A variety of tumors may ectopically synthesize ACTH and cause Cushing’s syndrome; this can be rapidly fatal with fast-growing tumors. The patient may complain of weakness, and hypokalemia and metabolic acidosis may be severe (Casciato, 2004).
RISK PROFILE
• Inadequate dietary intake of potassium due to malnutrition or cachexia.
• Excessive loss of potassium:
• GI loss through vomiting, diarrhea, nasogastric suctioning, laxative abuse, bulimia
• Renal loss from diuretics, particularly loop and thiazide diuretics
• Metabolic acidosis
• Osmotic diuresis from uncontrolled diabetes
• Medications (penicillins can cause hypokalemia)
• Mineralocorticoid excess from primary hyperaldosteronism, glucocorticoid-responsive aldosteronism, congenital adrenal hyperplasia
• Magnesium depletion
• Renal tubular acidosis
• Excessive glucocorticoid effects (Cushing’s syndrome, exogenous steroids, ectopic adrenocorticotropic hormone production)
• Diabetic ketoacidosis (Gennari, 2002; Smith, 2000)
• Tumors that commonly cause ectopic ACTH syndrome:
• Small cell lung cancer
• Malignant thymoma
• Pancreatic cancer, especially islet cell tumors
• Bronchial carcinoids
• Tumors that uncommonly or rarely cause ectopic ACTH syndrome
• Ovarian cancer
• Thyroid cancer (except medullary)
• Colon cancer
• Prostate cancer
• Renal cancer
• Sarcomas
• Hematologic malignancies (Casciato, 2004)
PROGNOSIS
The prognosis for hypokalemia depends entirely on the underlying cause. Hypokalemia caused by diarrhea has an excellent prognosis. Hypokalemia caused by a rapidly growing tumor that is producing ACTH has a poor prognosis.
PROFESSIONAL ASSESSMENT CRITERIA (PAC)
2. When symptoms are present, they usually are nonspecific and related to muscular or cardiac function.
3. The patient may complain of weakness or fatigue.
4. Worsening of diabetes control and polyuria may be seen.
5. The patient may complain of palpitations.
6. Muscle cramps and pain can occur when rhabdomyolysis is caused by severe hypokalemia.
7. Vital signs usually are normal, but tachycardia and tachypnea can occur as a result of respiratory muscle weakness.
8. With severe hypokalemia, muscle weakness and flaccid paralysis may be found on the physical exam.
9. With severe hypokalemia, depressed or absent deep tendon reflexes may be found on the physical exam.
10. Alteration in mental status (depression, confusion, malaise) may be seen.
11. Dysrhythmias may be found with severe hypokalemia.
12. Laboratory tests should include electrolytes, BUN, creatinine, glucose, and magnesium levels.
13. The urine potassium level should be measured to determine whether the potassium loss is extrarenal or the result of excess renal excretion.
14. An ECG may show changes or arrhythmias.
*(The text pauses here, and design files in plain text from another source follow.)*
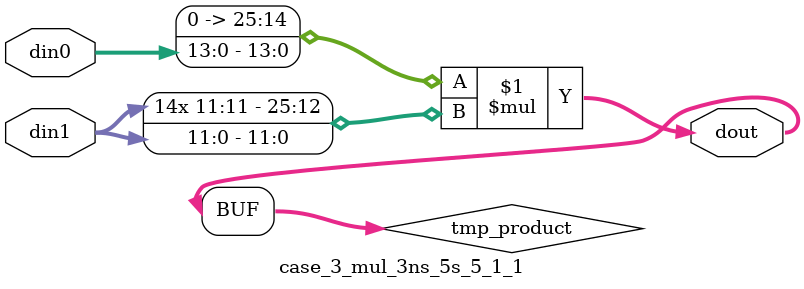
<source format=v>

`timescale 1 ns / 1 ps

 module case_3_mul_3ns_5s_5_1_1(din0, din1, dout);
parameter ID = 1;
parameter NUM_STAGE = 0;
parameter din0_WIDTH = 14;
parameter din1_WIDTH = 12;
parameter dout_WIDTH = 26;

input [din0_WIDTH - 1 : 0] din0; 
input [din1_WIDTH - 1 : 0] din1; 
output [dout_WIDTH - 1 : 0] dout;

wire signed [dout_WIDTH - 1 : 0] tmp_product;

























assign tmp_product = $signed({1'b0, din0}) * $signed(din1);










assign dout = tmp_product;





















endmodule

</source>
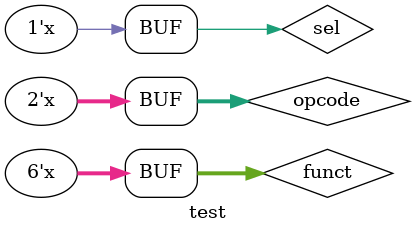
<source format=v>
`timescale 1ns / 1ps
module test;
reg[1:0]opcode;
reg[5:0]funct;
reg sel;
wire[3:0]alu_cnt;
alu_control uut(opcode,funct,sel,alu_cnt);
initial
    begin
    opcode=2'b00;
    funct=5'b00000;
    sel=1'b0;
    end
always
    begin
    #5 opcode=opcode+1;
    #5 funct=funct+1;
    #5 sel=~sel;
    end
endmodule

</source>
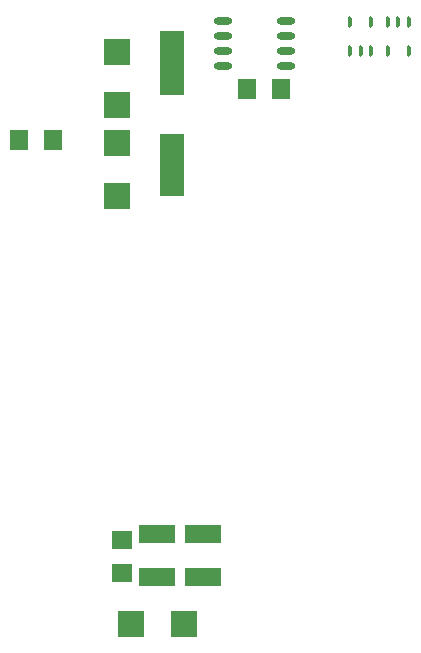
<source format=gbp>
G04 Layer_Color=128*
%FSAX25Y25*%
%MOIN*%
G70*
G01*
G75*
%ADD13R,0.06299X0.07087*%
%ADD16O,0.01200X0.04000*%
%ADD18R,0.09055X0.09055*%
%ADD21R,0.07087X0.06299*%
%ADD53R,0.12000X0.06000*%
%ADD54R,0.09055X0.09055*%
%ADD55R,0.08000X0.21000*%
%ADD56R,0.08000X0.21500*%
%ADD57O,0.06061X0.02362*%
D13*
X1462588Y1247700D02*
D03*
X1473612D02*
D03*
X1538588Y1264500D02*
D03*
X1549612D02*
D03*
D16*
X1585400Y1287100D02*
D03*
X1588900D02*
D03*
X1592400D02*
D03*
Y1277200D02*
D03*
X1585400D02*
D03*
X1579800Y1287100D02*
D03*
X1572800D02*
D03*
Y1277200D02*
D03*
X1576300D02*
D03*
X1579800D02*
D03*
D18*
X1499642Y1086313D02*
D03*
X1517358D02*
D03*
D21*
X1496900Y1114312D02*
D03*
Y1103288D02*
D03*
D53*
X1523800Y1102098D02*
D03*
Y1116302D02*
D03*
X1508400Y1102098D02*
D03*
Y1116302D02*
D03*
D54*
X1494987Y1259342D02*
D03*
Y1277058D02*
D03*
X1495213Y1246758D02*
D03*
Y1229042D02*
D03*
D55*
X1513400Y1239300D02*
D03*
D56*
Y1273300D02*
D03*
D57*
X1551500Y1282300D02*
D03*
Y1287300D02*
D03*
Y1277300D02*
D03*
Y1272300D02*
D03*
X1530500Y1287300D02*
D03*
Y1282300D02*
D03*
Y1277300D02*
D03*
Y1272300D02*
D03*
M02*

</source>
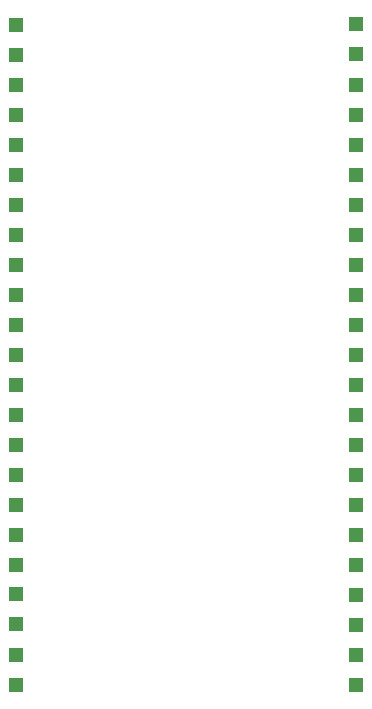
<source format=gbr>
G04 #@! TF.GenerationSoftware,KiCad,Pcbnew,(5.1.4)-1*
G04 #@! TF.CreationDate,2019-10-25T14:32:54-02:30*
G04 #@! TF.ProjectId,GeneralMCU,47656e65-7261-46c4-9d43-552e6b696361,rev?*
G04 #@! TF.SameCoordinates,Original*
G04 #@! TF.FileFunction,Paste,Bot*
G04 #@! TF.FilePolarity,Positive*
%FSLAX46Y46*%
G04 Gerber Fmt 4.6, Leading zero omitted, Abs format (unit mm)*
G04 Created by KiCad (PCBNEW (5.1.4)-1) date 2019-10-25 14:32:54*
%MOMM*%
%LPD*%
G04 APERTURE LIST*
%ADD10R,1.270000X1.270000*%
G04 APERTURE END LIST*
D10*
X50625000Y-132740000D03*
X50625000Y-135280000D03*
X79375000Y-84480000D03*
X79375000Y-87020000D03*
X50625000Y-120080000D03*
X50625000Y-104840000D03*
X50625000Y-92140000D03*
X79375000Y-102300000D03*
X50625000Y-89600000D03*
X79375000Y-109920000D03*
X79375000Y-104840000D03*
X79375000Y-125160000D03*
X79375000Y-137860000D03*
X50625000Y-125160000D03*
X79375000Y-135320000D03*
X50625000Y-115000000D03*
X50625000Y-112460000D03*
X50625000Y-127700000D03*
X79375000Y-127700000D03*
X50625000Y-117540000D03*
X50625000Y-109920000D03*
X79375000Y-122620000D03*
X79375000Y-120080000D03*
X50625000Y-107380000D03*
X79375000Y-117540000D03*
X79375000Y-115000000D03*
X50625000Y-102300000D03*
X79375000Y-140400000D03*
X79375000Y-112460000D03*
X50625000Y-99760000D03*
X50625000Y-97220000D03*
X50625000Y-130240000D03*
X50625000Y-122620000D03*
X79375000Y-132780000D03*
X79375000Y-130240000D03*
X79375000Y-107380000D03*
X50625000Y-94680000D03*
X79375000Y-89600000D03*
X50625000Y-137860000D03*
X79375000Y-99760000D03*
X50625000Y-87060000D03*
X50625000Y-84520000D03*
X50625000Y-140400000D03*
X79375000Y-92140000D03*
X79375000Y-94680000D03*
X79375000Y-97220000D03*
M02*

</source>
Changes associated with hypokalemia include a depressed ST segment, a flattened T wave, and the presence of a U wave.
15. When ectopic ACTH syndrome is suspected in a patient with cancer, the diagnosis can be made in most cases by demonstrating failure of dexamethasone to suppress ACTH levels (Lederer et al., 2005; Casciato, 2004; Gennari, 2002; Smith, 2000).
NURSING CARE AND TREATMENT
1. The goal of treatment is to normalize the potassium level to a range of 3.5 to 5.5 mEq/L.
2. Because of the risk of hyperkalemia, intensive intravenous potassium is rarely administered or indicated (Gennari, 2002).
3. In patients with cancer, control of the underlying tumor is the most effective treatment, and hypokalemia is often difficult to treat in these patients.
4. For other causes, the primary rule is to treat the underlying cause as well.